Le méchu éméché parisien Frédéric Beigbeder vient de remporter le prix Renaudot 2009. Habemus papam ! En cadeau (empoisonné ?), un extrait du livre récompensé par le conclave littéraire parisien, "Un roman français".
Le drame de Frederic Beigbeder est de n’en avoir jamais connu. Il n’a de cesse d’écrire dessus. Son dernier bouquin, Un roman français, revient sur sa maladie bénigne de n’avoir seulement pu, son enfance durant, péter que dans la soie.
Sa blessure : être traumatisé par une absence de traumatisme. Sans être fils de vitrier, rare quand on est un bambin de Neuilly, l’écrivain mondain maîtrise pourtant à la perfection la pose du double vitrage urbain.
Contempler en silence le monde de la fenêtre des beaux quartiers tout en s’assurant que le fond de l’air littéraire bruisse le nom de celui qu’ils ont entendu parlé, peu lu, mais beaucoup vu. Suffisant pour exister et vendre autant que le calendrier d’autres « dieux » parisiens.

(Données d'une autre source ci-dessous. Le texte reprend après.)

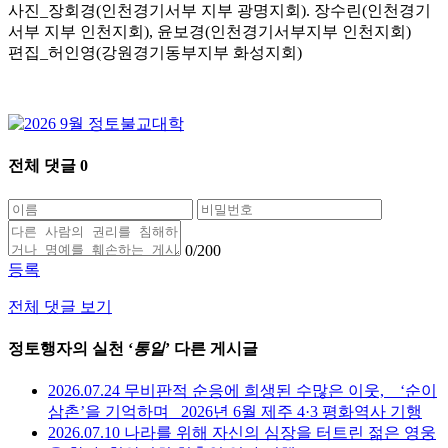
사진_장회경(인천경기서부 지부 광명지회). 장수린(인천경기
서부 지부 인천지회), 윤보경(인천경기서부지부 인천지회)
편집_허인영(강원경기동부지부 화성지회)
전체 댓글
0
0
/200
등록
전체 댓글 보기
정토행자의 실천 ‘
통일
’ 다른 게시글
2026.07.24 무비판적 순응에 희생된 수많은 이웃, _ ‘순이
삼촌’을 기억하며 _2026년 6월 제주 4·3 평화역사 기행
2026.07.10 나라를 위해 자신의 심장을 터트린 젊은 영웅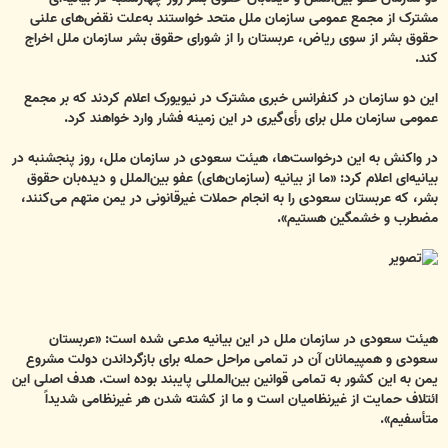
مشترک از مجمع عمومی سازمان ملل متحد خواستند به‌علت نقض‌های علنی
حقوق بشر از سوی ریاض، عربستان را از شورای حقوق بشر سازمان ملل اخراج
کند.
این دو سازمان در کنفرانس خبری مشترک در نیویورک اعلام کردند که بر مجمع
عمومی سازمان ملل برای رأی‌گیری در این زمینه فشار وارد خواهند کرد.
در واکنش به این درخواست‌ها، هیئت سعودی در سازمان ملل، روز پنجشنبه در
بیانیه‌ای اعلام کرد: «ما از بیانیه (سازمان‌های) عفو بین‌الملل و دیده‌بان حقوق
بشر، که عربستان سعودی را به انجام حملات غیرقانونی در یمن متهم می‌کنند،
مضطرب و خشمگین هستیم».
هیئت سعودی در سازمان ملل در این بیانیه مدعی شده است: «عربستان
سعودی و همپیمانان آن در تمامی مراحل حمله برای بازگرداندن دولت مشروع
یمن به این کشور به تمامی قوانین بین‌المللی پایبند بوده است. هدف اصلی این
ائتلاف حمایت از غیرنظامیان است و ما از کشته شدن هر غیرنظامی شدیداً
متأسفیم».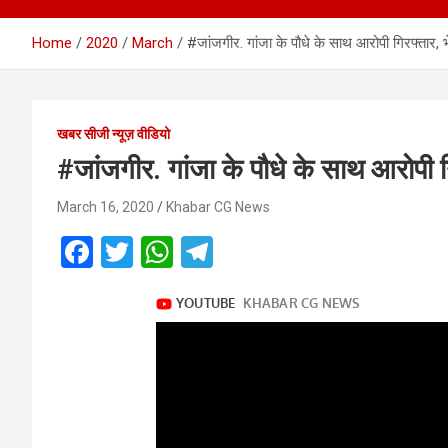
Home
2020
March
#जांजगीर. गांजा के पौधे के साथ आरोपी गिरफ्तार, 
खबर सीजी न्यूज़ वीडियो
#जांजगीर. गांजा के पौधे के साथ आरोपी 
March 16, 2020
Khabar CG News
F
T
W
T
a
wi
h
el
ce
tt
at
e
b
er
s
gr
o
A
a
o
p
m
k
p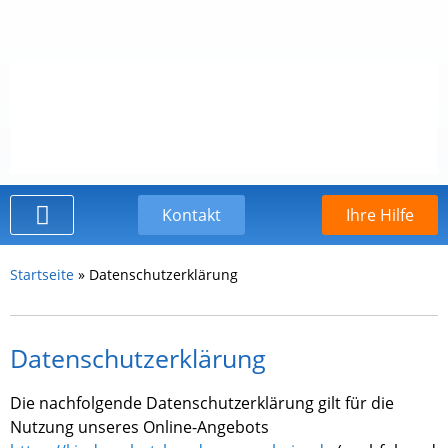
Kontakt
Ihre Hilfe
Der Kinderschutzbund
Startseite
»
Datenschutzerklärung
Datenschutzerklärung
Die nachfolgende Datenschutzerklärung gilt für die
Nutzung
unseres Online-Angebots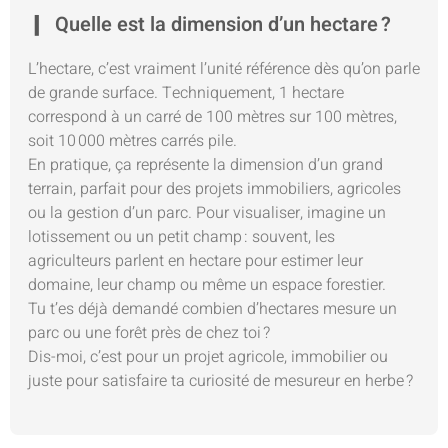
Quelle est la dimension d’un hectare ?
L’hectare, c’est vraiment l’unité référence dès qu’on parle
de grande surface. Techniquement, 1 hectare
correspond à un carré de 100 mètres sur 100 mètres,
soit 10 000 mètres carrés pile.
En pratique, ça représente la dimension d’un grand
terrain, parfait pour des projets immobiliers, agricoles
ou la gestion d’un parc. Pour visualiser, imagine un
lotissement ou un petit champ : souvent, les
agriculteurs parlent en hectare pour estimer leur
domaine, leur champ ou même un espace forestier.
Tu t’es déjà demandé combien d’hectares mesure un
parc ou une forêt près de chez toi ?
Dis-moi, c’est pour un projet agricole, immobilier ou
juste pour satisfaire ta curiosité de mesureur en herbe ?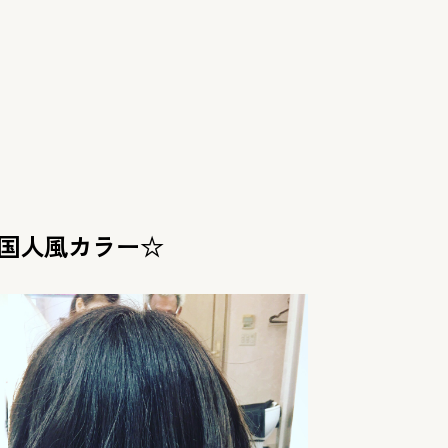
国人風カラー☆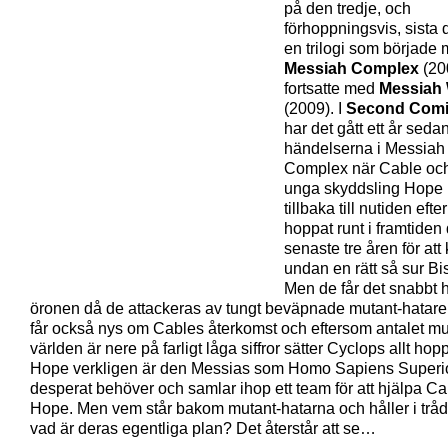
på den tredje, och
förhoppningsvis, sista 
en trilogi som började
Messiah Complex
(20
fortsatte med
Messiah
(2009). I
Second Comi
har det gått ett år seda
händelserna i Messiah
Complex när Cable oc
unga skyddsling Hope
tillbaka till nutiden efter
hoppat runt i framtiden
senaste tre åren för at
undan en rätt så sur Bi
Men de får det snabbt 
öronen då de attackeras av tungt beväpnade mutant-hatar
får också nys om Cables återkomst och eftersom antalet mut
världen är nere på farligt låga siffror sätter Cyclops allt hopp t
Hope verkligen är den Messias som Homo Sapiens Superio
desperat behöver och samlar ihop ett team för att hjälpa C
Hope. Men vem står bakom mutant-hatarna och håller i trå
vad är deras egentliga plan? Det återstår att se…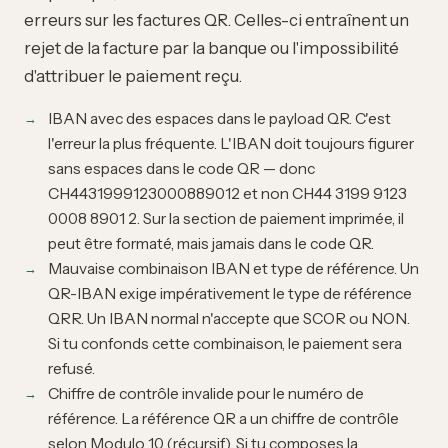
erreurs sur les factures QR. Celles-ci entraînent un
rejet de la facture par la banque ou l'impossibilité
d'attribuer le paiement reçu.
IBAN avec des espaces dans le payload QR. C'est
l'erreur la plus fréquente. L'IBAN doit toujours figurer
sans espaces dans le code QR — donc
CH4431999123000889012 et non CH44 3199 9123
0008 8901 2. Sur la section de paiement imprimée, il
peut être formaté, mais jamais dans le code QR.
Mauvaise combinaison IBAN et type de référence. Un
QR-IBAN exige impérativement le type de référence
QRR. Un IBAN normal n'accepte que SCOR ou NON.
Si tu confonds cette combinaison, le paiement sera
refusé.
Chiffre de contrôle invalide pour le numéro de
référence. La référence QR a un chiffre de contrôle
selon Modulo 10 (récursif). Si tu composes la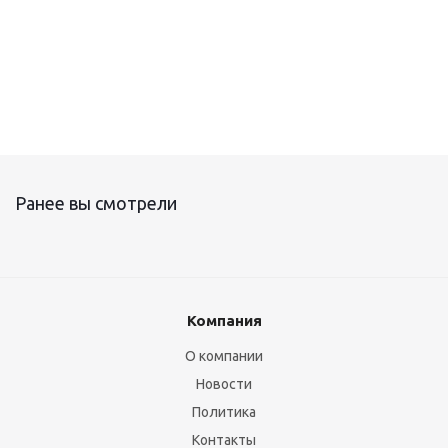
Ранее вы смотрели
Компания
О компании
Новости
Политика
Контакты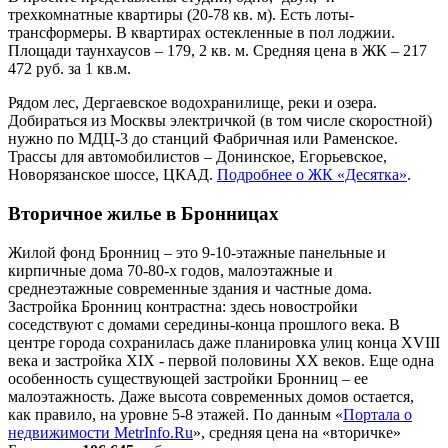
трехкомнатные квартиры (20-78 кв. м). Есть лоты-
трансформеры. В квартирах остекленные в пол лоджии.
Площади таунхаусов – 179, 2 кв. м. Средняя цена в ЖК – 217
472 руб. за 1 кв.м.
Рядом лес, Дергаевское водохранилище, реки и озера.
Добираться из Москвы электричкой (в том числе скоростной)
нужно по МДЦ-3 до станций Фабричная или Раменское.
Трассы для автомобилистов – Донинское, Егорьевское,
Новорязанское шоссе, ЦКАД.
Подробнее о ЖК «Десятка»
.
Вторичное жилье в Бронницах
Жилой фонд Бронниц – это 9-10-этажные панельные и
кирпичные дома 70-80-х годов, малоэтажные и
среднеэтажные современные здания и частные дома.
Застройка Бронниц контрастна: здесь новостройки
соседствуют с домами середины-конца прошлого века. В
центре города сохранилась даже планировка улиц конца XVIII
века и застройка XIX - первой половины XX веков. Еще одна
особенность существующей застройки Бронниц – ее
малоэтажность. Даже высота современных домов остается,
как правило, на уровне 5-8 этажей. По данным «
Портала о
недвижимости MetrInfo.Ru
», средняя цена на «вторичке»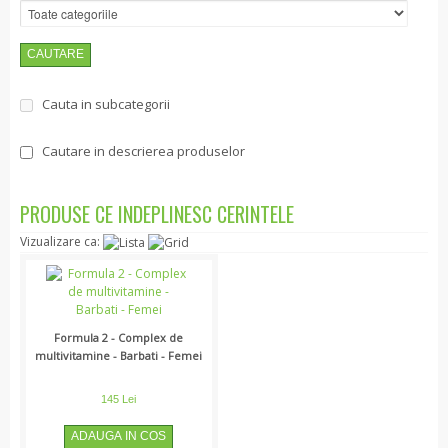
Mentinere
Ingrasare
Nutritie specifica
Cauta in subcategorii
Digestie si Detoxifiere
Cautare in descrierea produselor
Imunitate
Inima
PRODUSE CE INDEPLINESC CERINTELE
Energie
Vizualizare ca:
Fitness si sport
Imbatranire sanatoasa
Sanatatea femeii
Sanatatea Oaselor
Formula 2 - Complex de
multivitamine - Barbati - Femei
Relaxare si Antidepresie
Nutritie externa
145 Lei
Herbalife Skin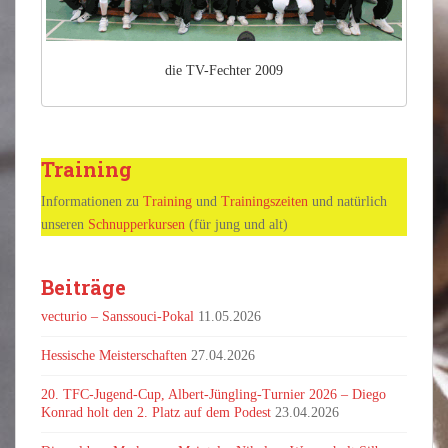
die TV-Fechter 2009
Training
Informationen zu
Training
und
Trainingszeiten
und natürlich
unseren
Schnupperkursen
(für jung und alt)
Beiträge
vecturio – Sanssouci-Pokal
11.05.2026
Hessische Meisterschaften
27.04.2026
20. TFC-Jugend-Cup, Albert-Jüngling-Turnier 2026 – Diego
Konrad holt den 2. Platz auf dem Podest
23.04.2026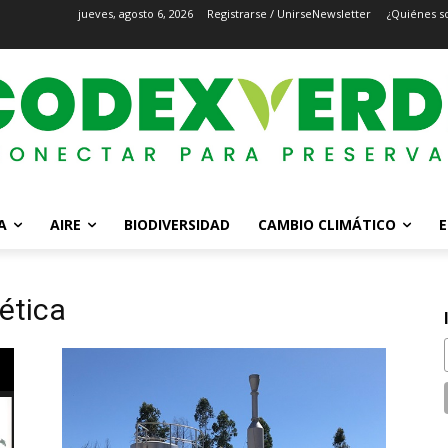
jueves, agosto 6, 2026
Registrarse / Unirse
Newsletter
¿Quiénes s
A
AIRE
BIODIVERSIDAD
CAMBIO CLIMÁTICO
E
ética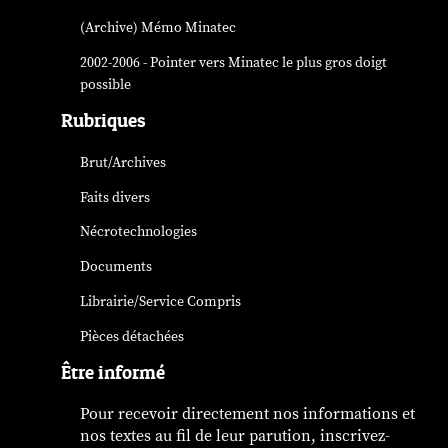
(Archive) Mémo Minatec
2002-2006 - Pointer vers Minatec le plus gros doigt
possible
Rubriques
Brut/Archives
Faits divers
Nécrotechnologies
Documents
Librairie/Service Compris
Pièces détachées
Être informé
Pour recevoir directement nos informations et
nos textes au fil de leur parution, inscrivez-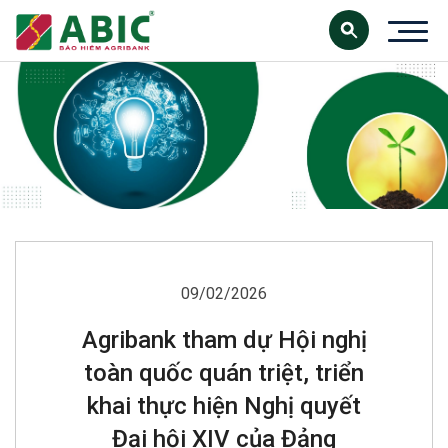
09/02/2026
Agribank tham dự Hội nghị
toàn quốc quán triệt, triển
khai thực hiện Nghị quyết
Đại hội XIV của Đảng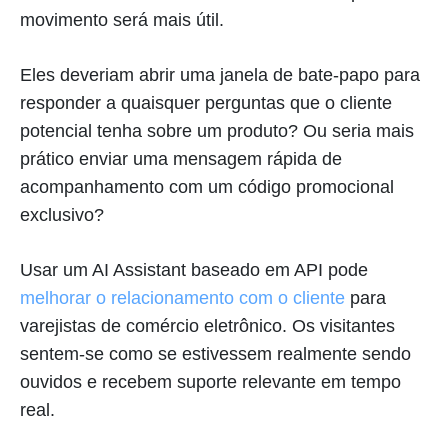
movimento será mais útil.
Eles deveriam abrir uma janela de bate-papo para
responder a quaisquer perguntas que o cliente
potencial tenha sobre um produto? Ou seria mais
prático enviar uma mensagem rápida de
acompanhamento com um código promocional
exclusivo?
Usar um AI Assistant baseado em API pode
melhorar o relacionamento com o cliente
para
varejistas de comércio eletrônico. Os visitantes
sentem-se como se estivessem realmente sendo
ouvidos e recebem suporte relevante em tempo
real.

Et recevoir (enfin !) l’extrême onction des siens, le prix Renaudot 2009. Les mauvaises langues diront que les manœuvres d’arrière-cuisine auront eu raison de l’œuvre pour emporter le grappin. Bakchich préfère, en grand prince, vous proposer un extrait du livre récompensé :
« J’ai été un garçon sage, qui a suivi docilement sa mère dans ses pérégrinations, tout en se chamaillant avec son frère ainé. Je fais partie de la foule des enfants non problématiques. Une crainte me saisit parfois : peut-être que je ne me souviens de rien parce qu’il n’y a rien à se remémorer. Mon enfance serait une longue succession de journées vides, ennuyeuses, mornes, monotones comme des vagues sur une plage. Et si je me souvenais en réalité de tout ? Et si mes débuts dans l’existence ne comptaient aucun événement marquant ? Une enfance protégée, couvée, privilégiée, sans originalité ni relief – et de quoi me plaindrais-je ? Echapper aux malheurs, aux drames, aux deuils et aux accidents est une chance dans la construction d’un homme. Ce livre serait alors une enquête sur le terne, le creux, un voyage spéléologique au fond de la normalité bourgeoise, un reportage sur la banalité française. Les enfances confortables sont toutes les mêmes, elles ne méritent peut être pas que l’on s’en souvienne. Est-il possible de mettre des mots sur toutes les étapes qu’un petit garçon était condamné à franchir à Paris, dans les années 60-70 ? J’aimerais faire le récit d’une demi-part supplémentaire sur la déclaration de mes revenus de mes parents.
Mon seul espoir, en entamant ce plongeon, est que l’écriture ravive la mémoire. La littérature se souvient de ce que nous avons publié : écrire c’est lire en soi. L’écriture ranime le souvenir, on peut écrire comme l’on exhume un cadavre. Tout écrivain est un « ghostbuster » : un chasseur de fantômes. Des phénomènes curieux de réminiscences involontaires ont été observés chez quelques romanciers célèbres. L’écriture possède un pouvoir surnaturel. On peut commencer un livre comme si on consultait un mage ou un marabout. L’autobiographie se situe à la croisée des chemins entre Sigmund Freud et Madame Soleil. Dans A quoi sert l’écriture ?, un article de 1969, Roland Barthes affirme « l’écriture accomplit un travail dont l’originalité est indiscernable. » Ce travail peut-il être le retour soudain du passé oublié ? ».